Indian Express also gets Fasih’s name wrong, considered a minor infraction in Indian journalism, but assigns a new role to Fasih of being “Indian Mujahideen operator.” Not sure if this variety of operator is something similar to computer or phone operator. I am sure they meant “operative,” another much used term devoid of any meaning that can be used in place of much abused “terrorist.”
But the award for the article with most factual inaccuracies should go to First Post with their 10- sentence news story. The story first quotes Union Home Secretary RK Singh as saying that “We had info and evidence against him (Fasih Mohammed) for a long time.” FP fails to ask the obvious question for how long you had this evidence and what did you do with this information if you didn’t even contact Interpol until after Fasih’s wife Nikhat Parveen moves to the Supreme Court? Does this mean that you were sitting on a pile of information without taking any action?
But the worst part is this quote from an unnamed “senior police official”- “A year ago, he was arrested by Saudi Arabia police, and has since been in custody in that country. Investigative agencies in Delhi were in constant touch with Saudi Arabian authorities for his deportation to India.”
Fasih Mahmood had gone missing on May 13th, which was 160 days ago. How can you trust the press and the police for making and publishing an incorrect statement which is so central to the whole case?

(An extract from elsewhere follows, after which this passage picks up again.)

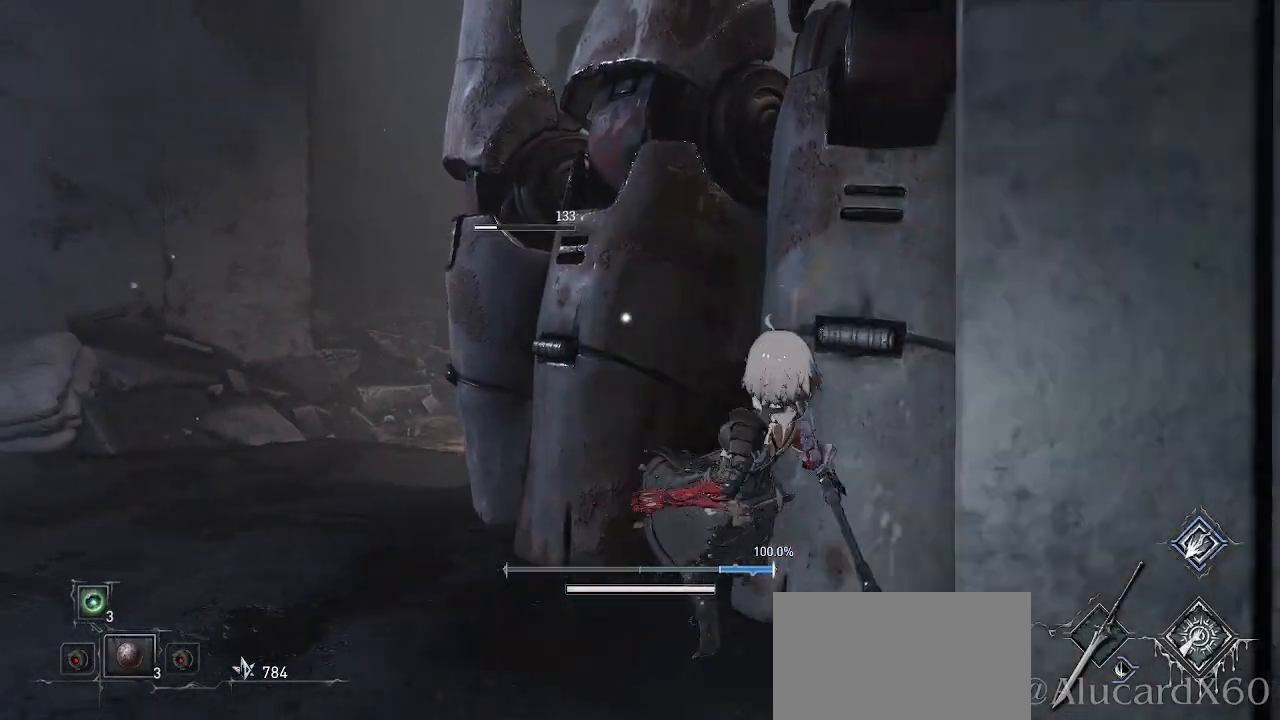
{"buttons": [], "left_stick": "down", "right_stick": "center", "events": []}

RK Singh called Fasih’s arrest a “big catch,” though India has so far denied any involvement in Fasih’s detention in Saudi Arabia or his deportation in India. Not sure how can one take credit for something that you have been denying all along?

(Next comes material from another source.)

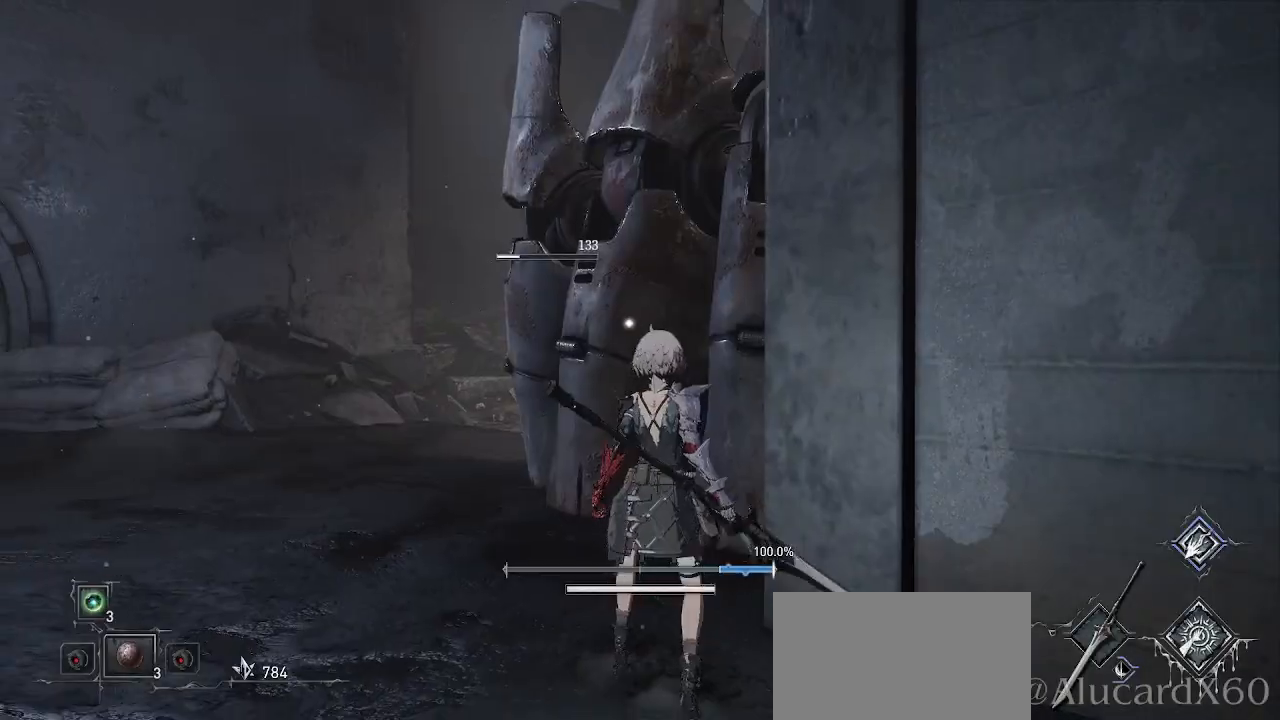
{"buttons": [], "left_stick": "down", "right_stick": "center", "events": [[300, "left_stick", "center"], [400, "left_stick", "down"]]}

Times of India quotes Singh saying that Fasih was serving a sentence in Saudi Arabia for some minor crime. In this day and age when everything told by IB, Police, and Home Ministry is parroted as the ultimate truth that should not be questioned, journalist Vishwa Mohan at least puts a doubt in this claim by writing that “Singh, however, did not elaborate on the kind of crime Fasih might have committed there.”
However, Mohan does not hesitate to call Fasih a “facilitator”, “shelter-provider”, and also “communicator” but not “operator.”
Contradiction about why Fasih spent 160 days in Saudi Arabia continues with Vicki Nanjappa of Rediff claiming that it was a “long fought battle” to get Fasih deported to India. But this is not what RK Singh is quoted as saying in other publication where he thanked the Saudis for their cooperation and also said that Fasih was there serving some sentence. But if Rediff is to believed then it “required a lot of coaxing before the Saudi Arabia authorities were convinced.” Conveniently leaving out the part what they needed to be convinced about?
Nanjappa also writes this gem, “Mehmood’s name gained more importance after it came to light that he had his roots from Darabanga in Bihar which, according to the police and the Intelligence Bureau, was the new headquarters for the Indian Mujahideen.“
There is importance and there is “more importance” and for your name to come under that category you just need to have your roots in “Darabanga” or Darbhanga if Rediff knew how to spell it correctly.
It was just a month ago that Jamia Teachers Solidarity Association released its report documenting cases after cases where Delhi Police and media said one thing but the reality was something else. The report should be a must read for all journalists reporting on terrorism cases.
All this criticism of media reporting on terror cases is important; things are changing slowly but surely. The Hindu in its report on Fasih Mahmood’s arrival in India give almost half the article to statements by the family and the lawyer, a rare sight in Indian journalism. But then again, old habits die hard; the same report also declares Fasih to be the “Indian Mujahideen co-founder.”
The confusion in news reporting about Fasih Mahmood begs the question, is IB deliberately putting out incorrect information through different sources or the journalists in their rush to be “exclusive” writing their own fiction?